◆ Problem to solve: Set down all of the entries precisely as they were written.

◆ The data:
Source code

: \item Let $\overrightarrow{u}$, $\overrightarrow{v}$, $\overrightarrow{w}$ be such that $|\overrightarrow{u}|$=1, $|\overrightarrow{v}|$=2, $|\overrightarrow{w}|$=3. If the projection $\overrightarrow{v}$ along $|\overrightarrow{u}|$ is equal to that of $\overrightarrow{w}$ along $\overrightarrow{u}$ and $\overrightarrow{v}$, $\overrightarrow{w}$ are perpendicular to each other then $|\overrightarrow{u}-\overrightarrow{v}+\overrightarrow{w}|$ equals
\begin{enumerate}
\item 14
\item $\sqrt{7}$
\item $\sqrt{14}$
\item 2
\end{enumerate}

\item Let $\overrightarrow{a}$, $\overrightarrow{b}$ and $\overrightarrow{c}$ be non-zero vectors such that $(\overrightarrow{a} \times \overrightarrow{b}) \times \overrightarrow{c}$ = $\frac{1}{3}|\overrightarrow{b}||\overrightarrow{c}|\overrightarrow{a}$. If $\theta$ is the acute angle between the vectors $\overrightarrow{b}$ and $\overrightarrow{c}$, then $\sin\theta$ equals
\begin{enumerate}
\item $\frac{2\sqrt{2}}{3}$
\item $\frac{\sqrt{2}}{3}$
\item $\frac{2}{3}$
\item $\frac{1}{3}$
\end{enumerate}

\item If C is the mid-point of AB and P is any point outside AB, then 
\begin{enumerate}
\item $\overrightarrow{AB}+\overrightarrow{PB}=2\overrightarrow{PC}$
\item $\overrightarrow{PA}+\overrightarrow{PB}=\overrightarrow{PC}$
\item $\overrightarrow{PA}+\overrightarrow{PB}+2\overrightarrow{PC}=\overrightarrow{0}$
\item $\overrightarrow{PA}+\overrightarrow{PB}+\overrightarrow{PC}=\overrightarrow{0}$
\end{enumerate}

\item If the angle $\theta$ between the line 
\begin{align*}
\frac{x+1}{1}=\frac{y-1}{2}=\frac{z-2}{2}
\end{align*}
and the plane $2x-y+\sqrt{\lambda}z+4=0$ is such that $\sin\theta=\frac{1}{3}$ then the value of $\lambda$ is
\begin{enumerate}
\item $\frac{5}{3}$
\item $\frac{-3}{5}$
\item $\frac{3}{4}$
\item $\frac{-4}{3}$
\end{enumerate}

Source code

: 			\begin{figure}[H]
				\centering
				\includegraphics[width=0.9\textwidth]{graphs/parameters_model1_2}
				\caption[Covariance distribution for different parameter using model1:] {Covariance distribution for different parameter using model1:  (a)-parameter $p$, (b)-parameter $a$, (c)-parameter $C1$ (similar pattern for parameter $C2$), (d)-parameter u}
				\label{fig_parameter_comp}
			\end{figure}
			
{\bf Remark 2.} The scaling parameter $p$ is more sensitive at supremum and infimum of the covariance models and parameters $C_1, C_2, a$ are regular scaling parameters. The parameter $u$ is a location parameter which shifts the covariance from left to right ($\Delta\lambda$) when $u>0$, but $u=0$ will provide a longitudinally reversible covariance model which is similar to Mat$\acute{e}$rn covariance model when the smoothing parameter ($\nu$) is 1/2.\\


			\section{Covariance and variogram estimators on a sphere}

◆ Response for this exercise:
Source code

: \item Let $\overrightarrow{u}$, $\overrightarrow{v}$, $\overrightarrow{w}$ be such that $|\overrightarrow{u}|$=1, $|\overrightarrow{v}|$=2, $|\overrightarrow{w}|$=3. If the projection $\overrightarrow{v}$ along $|\overrightarrow{u}|$ is equal to that of $\overrightarrow{w}$ along $\overrightarrow{u}$ and $\overrightarrow{v}$, $\overrightarrow{w}$ are perpendicular to each other then $|\overrightarrow{u}-\overrightarrow{v}+\overrightarrow{w}|$ equals
\begin{enumerate}
\item 14
\item $\sqrt{7}$
\item $\sqrt{14}$
\item 2
\end{enumerate}

\item Let $\overrightarrow{a}$, $\overrightarrow{b}$ and $\overrightarrow{c}$ be non-zero vectors such that $(\overrightarrow{a} \times \overrightarrow{b}) \times \overrightarrow{c}$ = $\frac{1}{3}|\overrightarrow{b}||\overrightarrow{c}|\overrightarrow{a}$. If $\theta$ is the acute angle between the vectors $\overrightarrow{b}$ and $\overrightarrow{c}$, then $\sin\theta$ equals
\begin{enumerate}
\item $\frac{2\sqrt{2}}{3}$
\item $\frac{\sqrt{2}}{3}$
\item $\frac{2}{3}$
\item $\frac{1}{3}$
\end{enumerate}

\item If C is the mid-point of AB and P is any point outside AB, then 
\begin{enumerate}
\item $\overrightarrow{AB}+\overrightarrow{PB}=2\overrightarrow{PC}$
\item $\overrightarrow{PA}+\overrightarrow{PB}=\overrightarrow{PC}$
\item $\overrightarrow{PA}+\overrightarrow{PB}+2\overrightarrow{PC}=\overrightarrow{0}$
\item $\overrightarrow{PA}+\overrightarrow{PB}+\overrightarrow{PC}=\overrightarrow{0}$
\end{enumerate}

\item If the angle $\theta$ between the line 
\begin{align*}
\frac{x+1}{1}=\frac{y-1}{2}=\frac{z-2}{2}
\end{align*}
and the plane $2x-y+\sqrt{\lambda}z+4=0$ is such that $\sin\theta=\frac{1}{3}$ then the value of $\lambda$ is
\begin{enumerate}
\item $\frac{5}{3}$
\item $\frac{-3}{5}$
\item $\frac{3}{4}$
\item $\frac{-4}{3}$
\end{enumerate}

Source code

: 			\begin{figure}[H]
				\centering
				\includegraphics[width=0.9\textwidth]{graphs/parameters_model1_2}
				\caption[Covariance distribution for different parameter using model1:] {Covariance distribution for different parameter using model1:  (a)-parameter $p$, (b)-parameter $a$, (c)-parameter $C1$ (similar pattern for parameter $C2$), (d)-parameter u}
				\label{fig_parameter_comp}
			\end{figure}
			
{\bf Remark 2.} The scaling parameter $p$ is more sensitive at supremum and infimum of the covariance models and parameters $C_1, C_2, a$ are regular scaling parameters. The parameter $u$ is a location parameter which shifts the covariance from left to right ($\Delta\lambda$) when $u>0$, but $u=0$ will provide a longitudinally reversible covariance model which is similar to Mat$\acute{e}$rn covariance model when the smoothing parameter ($\nu$) is 1/2.\\


			\section{Covariance and variogram estimators on a sphere}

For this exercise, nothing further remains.